REQUIRED ACTION: Write out every entry precisely as given, leaving the pictures out.

=== Section Start ===

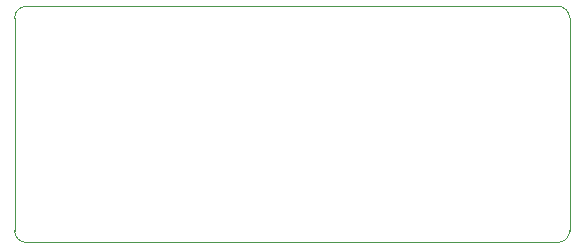
<source format=gbr>
%TF.GenerationSoftware,KiCad,Pcbnew,7.0.5*%
%TF.CreationDate,2024-01-08T00:08:43+01:00*%
%TF.ProjectId,can-usb-dongle,63616e2d-7573-4622-9d64-6f6e676c652e,rev?*%
%TF.SameCoordinates,Original*%
%TF.FileFunction,Profile,NP*%
%FSLAX46Y46*%
G04 Gerber Fmt 4.6, Leading zero omitted, Abs format (unit mm)*
G04 Created by KiCad (PCBNEW 7.0.5) date 2024-01-08 00:08:43*
%MOMM*%
%LPD*%
G01*
G04 APERTURE LIST*
%TA.AperFunction,Profile*%
%ADD10C,0.100000*%
%TD*%
G04 APERTURE END LIST*
D10*
X66000000Y-50000000D02*
G75*
G03*
X67000000Y-49000000I0J1000000D01*
G01*
X20000000Y-49000000D02*
X20000000Y-31000000D01*
X21000000Y-30000000D02*
G75*
G03*
X20000000Y-31000000I0J-1000000D01*
G01*
X21000000Y-30000000D02*
X66000000Y-30000000D01*
X66000000Y-50000000D02*
X21000000Y-50000000D01*
X67000000Y-31000000D02*
X67000000Y-49000000D01*
X20000000Y-49000000D02*
G75*
G03*
X21000000Y-50000000I1000000J0D01*
G01*
X67000000Y-31000000D02*
G75*
G03*
X66000000Y-30000000I-1000000J0D01*
G01*
M02*

</source>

=== Section End ===

ANSWER SPACE:
<source format=gbr>
%TF.GenerationSoftware,KiCad,Pcbnew,7.0.5*%
%TF.CreationDate,2024-01-08T00:08:43+01:00*%
%TF.ProjectId,can-usb-dongle,63616e2d-7573-4622-9d64-6f6e676c652e,rev?*%
%TF.SameCoordinates,Original*%
%TF.FileFunction,Profile,NP*%
%FSLAX46Y46*%
G04 Gerber Fmt 4.6, Leading zero omitted, Abs format (unit mm)*
G04 Created by KiCad (PCBNEW 7.0.5) date 2024-01-08 00:08:43*
%MOMM*%
%LPD*%
G01*
G04 APERTURE LIST*
%TA.AperFunction,Profile*%
%ADD10C,0.100000*%
%TD*%
G04 APERTURE END LIST*
D10*
X66000000Y-50000000D02*
G75*
G03*
X67000000Y-49000000I0J1000000D01*
G01*
X20000000Y-49000000D02*
X20000000Y-31000000D01*
X21000000Y-30000000D02*
G75*
G03*
X20000000Y-31000000I0J-1000000D01*
G01*
X21000000Y-30000000D02*
X66000000Y-30000000D01*
X66000000Y-50000000D02*
X21000000Y-50000000D01*
X67000000Y-31000000D02*
X67000000Y-49000000D01*
X20000000Y-49000000D02*
G75*
G03*
X21000000Y-50000000I1000000J0D01*
G01*
X67000000Y-31000000D02*
G75*
G03*
X66000000Y-30000000I-1000000J0D01*
G01*
M02*

</source>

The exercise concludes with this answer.